Purpose of the Study:

  • To evaluate and summarize the diagnostic performance of AI models in detecting VRDs using retinal imaging.
  • To assess the accuracy, sensitivity, and specificity of AI in VRD detection across various subgroups.

Main Methods:

  • A systematic meta-analysis was conducted, registering the study in PROSPERO (CRD42023450207).
  • A comprehensive literature search was performed across PubMed/MEDLINE, EMBASE, and Web of Science up to August 2023.
  • Study validity was assessed using the QUADAS-2 tool, and eligible articles were categorized into nine VRD subgroups for meta-analysis.

Main Results:

  • 195 studies were included, yielding an overall pooled estimate of accuracy (PEA) of 95.76%.
  • Pooled sensitivity (PESen) was 91.94% and pooled specificity (PESpe) was 96.09%.
  • AI models, particularly convolutional neural networks (CNNs), demonstrated high PEA (>90%) across subgroups.

Conclusions:

  • AI diagnostic tools, especially CNNs, exhibit robust performance in detecting VRDs.
  • Caution is advised when applying results from studies with limited generalizability to real-world settings.
  • Further research into emerging AI models like large language models (LLMs) for VRD detection is recommended.

PROVIDED RECORDS -
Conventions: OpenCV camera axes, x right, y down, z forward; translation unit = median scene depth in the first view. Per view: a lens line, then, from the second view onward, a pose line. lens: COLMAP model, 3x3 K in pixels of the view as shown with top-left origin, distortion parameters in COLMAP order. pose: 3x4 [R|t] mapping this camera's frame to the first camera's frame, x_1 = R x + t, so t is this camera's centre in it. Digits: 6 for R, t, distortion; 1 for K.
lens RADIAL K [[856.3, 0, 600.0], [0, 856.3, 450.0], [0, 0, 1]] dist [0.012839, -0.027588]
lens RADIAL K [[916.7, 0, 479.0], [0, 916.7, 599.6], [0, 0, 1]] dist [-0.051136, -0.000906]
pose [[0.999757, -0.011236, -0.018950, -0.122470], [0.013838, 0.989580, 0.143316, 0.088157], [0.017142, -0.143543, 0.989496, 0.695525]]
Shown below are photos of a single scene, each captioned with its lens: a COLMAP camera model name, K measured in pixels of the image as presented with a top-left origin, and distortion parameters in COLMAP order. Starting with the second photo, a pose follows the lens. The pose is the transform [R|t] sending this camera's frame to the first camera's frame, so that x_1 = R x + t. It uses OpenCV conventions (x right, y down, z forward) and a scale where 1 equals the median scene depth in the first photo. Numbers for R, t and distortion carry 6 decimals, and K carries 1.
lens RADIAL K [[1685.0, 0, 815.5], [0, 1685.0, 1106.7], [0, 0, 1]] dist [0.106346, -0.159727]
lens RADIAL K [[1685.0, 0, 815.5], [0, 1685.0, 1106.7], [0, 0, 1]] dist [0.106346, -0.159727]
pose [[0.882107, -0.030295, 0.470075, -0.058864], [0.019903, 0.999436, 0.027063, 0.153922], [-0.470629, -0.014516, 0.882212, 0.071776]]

DIRECTIONS -
- A) Reproduce the study summary between "Purpose of the" and "to August 2023.", inclusive, swapping "Web of Science" for "Scopus".
- B) According to the study summary, which tool was used to assess study validity?
These lines were taken from a source separate from the study summary.

WRITTEN ANSWERS -
- A)
Purpose of the Study:

  • To evaluate and summarize the diagnostic performance of AI models in detecting VRDs using retinal imaging.
  • To assess the accuracy, sensitivity, and specificity of AI in VRD detection across various subgroups.

Main Methods:

  • A systematic meta-analysis was conducted, registering the study in PROSPERO (CRD42023450207).
  • A comprehensive literature search was performed across PubMed/MEDLINE, EMBASE, and Scopus up to August 2023.

- B) The QUADAS-2 tool.